I will let the photos do the talking !

































































































































LSP 
































































Oops !
































































































Ferrari Concours 








Unfortunately this car didn't win because it had a lot of non original parts 
But this Ferrari was prepared to Concours level nevertheless !

Thanks to all for looking

Regards Mario


----------



## Brynjar (Dec 25, 2009)

Nice work and a beautiful result.. 
Why did you do two threads on this one?
Wish you would write something between the pics, such a fantastic job deserves a little more explenation I think.. How's the Mothers polish to use?


----------



## Mini 360 (Jul 17, 2009)

Very impressive but not liking the 360 wheels on it. Look too modern on that style of car.


----------



## Eurogloss (Jan 22, 2008)

Brynjar said:


> Nice work and a beautiful result..
> Why did you do two threads on this one?
> Wish you would write something between the pics, such a fantastic job deserves a little more explanation I think.. How's the Mothers polish to use?


Thanks Brynjar,

I wrote two threads because i thought it would have been to long ! What do you think ?
Yes , you are right i should have written something between the pics 

I like the Mothers Polishes , i used to use Menzerna , Instacut, Scholl, well the S17 only since the importer has pulled out here in Australia ! No more Scholl Polishes

I have given away all those polishes and just use Mothers well almost !

Compared to the above polishes you only need one or two steps and sometimes just one on it's own to get very good results with no comebacks !

95% of my correction work is done with Mother's Polishes !

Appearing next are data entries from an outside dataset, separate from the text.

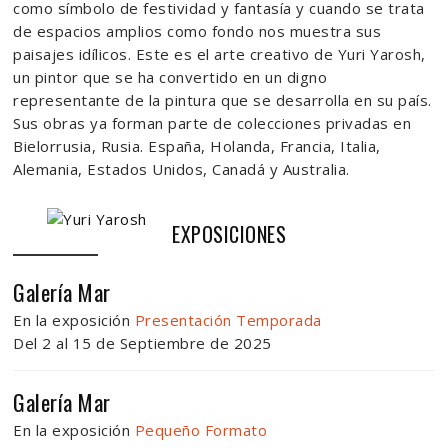
como símbolo de festividad y fantasía y cuando se trata
de espacios amplios como fondo nos muestra sus
paisajes idílicos. Este es el arte creativo de Yuri Yarosh,
un pintor que se ha convertido en un digno
representante de la pintura que se desarrolla en su país.
Sus obras ya forman parte de colecciones privadas en
Bielorrusia, Rusia. España, Holanda, Francia, Italia,
Alemania, Estados Unidos, Canadá y Australia.
EXPOSICIONES
Galería Mar
En la exposición
Presentación Temporada
Del 2 al 15 de Septiembre de 2025
Galería Mar
En la exposición
Pequeño Formato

A Body Shop repairer put me on to them, he used to use 3M, Farecla, AutoGlym, Meguiar's and Menzerna .

Now he only uses Mother's Polishes on the Cars that he polishes which are very high end like what we do !
No need to use IPA wipedowns as these polishes
don't contain oils whatsoever !

Try them you won't be disappointed:thumb:

Mario


----------



## Eurogloss (Jan 22, 2008)

Mini 360 said:


> Very impressive but not liking the 360 wheels on it. Look too modern on that style of car.


Thanks mate :thumb:

I agree with you on the wheels , that was one of the reasons at least part of that this car didn't win !

Regards Mario


----------